There are detailed instructions on how to install powsimR on their powsimR github page. I followed these on a Windows laptop, after updating to the latest version of R, and found that it all installed fine but I had to leave out the 'build_vignettes=TRUE' when running the final devtools::install_github("bvieth/powsimR", dependences=FALSE) command. The powsimR github page says that several users have this issue. They say that this means the vignettes are not built, but can be viewed at powsimR vignette instead. 

PowsimR lets you take into account batch effects (e.g. biological replicates performed in different months), depth of sequencing based on prior data, "dropout" effets where a gene is only detected in a subset of cells, different methods for testing differential expression (e.g.
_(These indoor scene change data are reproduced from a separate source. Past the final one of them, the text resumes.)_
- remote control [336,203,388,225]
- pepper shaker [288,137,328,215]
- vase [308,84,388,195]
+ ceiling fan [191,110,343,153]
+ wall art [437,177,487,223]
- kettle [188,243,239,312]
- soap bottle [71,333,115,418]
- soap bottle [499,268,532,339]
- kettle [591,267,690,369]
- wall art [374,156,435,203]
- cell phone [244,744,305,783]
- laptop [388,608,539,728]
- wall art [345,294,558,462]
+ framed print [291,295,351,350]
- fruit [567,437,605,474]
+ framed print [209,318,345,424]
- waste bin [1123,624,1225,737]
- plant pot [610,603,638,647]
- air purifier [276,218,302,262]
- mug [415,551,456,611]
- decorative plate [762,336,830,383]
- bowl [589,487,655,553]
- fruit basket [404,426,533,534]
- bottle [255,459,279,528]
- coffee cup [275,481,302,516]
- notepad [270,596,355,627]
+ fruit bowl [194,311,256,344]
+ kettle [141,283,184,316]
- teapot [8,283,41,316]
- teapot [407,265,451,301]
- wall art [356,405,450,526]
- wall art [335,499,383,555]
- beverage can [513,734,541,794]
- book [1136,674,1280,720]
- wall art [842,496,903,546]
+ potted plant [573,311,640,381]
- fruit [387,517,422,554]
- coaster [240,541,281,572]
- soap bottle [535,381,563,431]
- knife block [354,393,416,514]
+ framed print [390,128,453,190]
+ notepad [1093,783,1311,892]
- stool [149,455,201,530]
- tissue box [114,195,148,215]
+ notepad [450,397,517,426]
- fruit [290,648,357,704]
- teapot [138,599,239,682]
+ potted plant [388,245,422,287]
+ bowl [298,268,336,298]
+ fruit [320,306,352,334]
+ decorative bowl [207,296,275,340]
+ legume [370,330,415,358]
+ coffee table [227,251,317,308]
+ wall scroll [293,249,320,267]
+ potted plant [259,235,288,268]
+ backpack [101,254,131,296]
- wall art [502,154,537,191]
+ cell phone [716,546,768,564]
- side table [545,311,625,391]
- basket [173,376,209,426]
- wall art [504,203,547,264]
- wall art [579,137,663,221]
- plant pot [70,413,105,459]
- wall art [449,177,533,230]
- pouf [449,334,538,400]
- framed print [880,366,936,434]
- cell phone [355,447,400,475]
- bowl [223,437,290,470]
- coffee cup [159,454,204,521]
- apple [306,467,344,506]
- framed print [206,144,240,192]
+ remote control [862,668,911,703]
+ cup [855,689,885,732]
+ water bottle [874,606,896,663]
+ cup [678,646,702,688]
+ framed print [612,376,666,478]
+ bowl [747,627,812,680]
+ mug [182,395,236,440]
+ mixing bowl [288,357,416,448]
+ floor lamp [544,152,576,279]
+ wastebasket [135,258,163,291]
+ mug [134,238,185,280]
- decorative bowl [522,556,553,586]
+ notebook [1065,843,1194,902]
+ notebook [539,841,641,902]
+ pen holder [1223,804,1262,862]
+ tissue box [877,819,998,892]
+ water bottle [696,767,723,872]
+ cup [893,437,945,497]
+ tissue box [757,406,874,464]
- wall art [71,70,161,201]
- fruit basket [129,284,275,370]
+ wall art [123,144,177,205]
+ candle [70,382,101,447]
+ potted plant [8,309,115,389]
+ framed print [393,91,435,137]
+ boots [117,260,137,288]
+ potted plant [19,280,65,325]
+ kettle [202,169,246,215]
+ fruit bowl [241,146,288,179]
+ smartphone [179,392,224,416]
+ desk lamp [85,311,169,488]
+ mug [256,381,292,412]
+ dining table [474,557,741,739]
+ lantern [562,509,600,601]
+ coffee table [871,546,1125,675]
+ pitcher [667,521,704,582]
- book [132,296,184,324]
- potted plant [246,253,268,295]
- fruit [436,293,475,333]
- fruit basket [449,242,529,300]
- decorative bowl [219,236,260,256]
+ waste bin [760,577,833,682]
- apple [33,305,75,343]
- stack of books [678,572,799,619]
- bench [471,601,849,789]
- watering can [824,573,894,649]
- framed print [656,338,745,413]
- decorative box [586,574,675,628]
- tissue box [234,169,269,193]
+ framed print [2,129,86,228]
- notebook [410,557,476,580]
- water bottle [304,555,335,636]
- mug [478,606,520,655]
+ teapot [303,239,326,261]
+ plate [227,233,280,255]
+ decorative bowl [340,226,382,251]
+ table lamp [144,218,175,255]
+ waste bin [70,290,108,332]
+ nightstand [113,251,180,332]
MAST, scde, sDD, monocle). You can specify a particular power and false discovery rate (FDR).

PowsimR can be used to help design experiments in advance, and also can be used for posterior analysis. For example in their paper they say "For example for the Kolodziejczyk data, 384 single cells for each condition would be sufficient to detect >80% of the DE genes with a well controlled FDR of 5%. Given the lower sample sizes actually used in Kolodziejczyk et al (2015), our power analysis suggests that only 60% of all DE genes could be detected". 

In practice, I found that PowsimR looks quite complex to use as there are a lot of parameters to specify, and first you need to understand them. I ran out of time to do this properly, but hopefully can return to it one day, as it looks very useful...

SCOPIT

Another nice tool is SCOPIT, which lets you ask the question: how many cells do we need to squence from an adult worm, to capture a rare cell type?  

SCOPIT is very simple to use through the website above.

Acknowledgements

Thanks to my colleague Faye Rodgers for telling me about SCOPIT.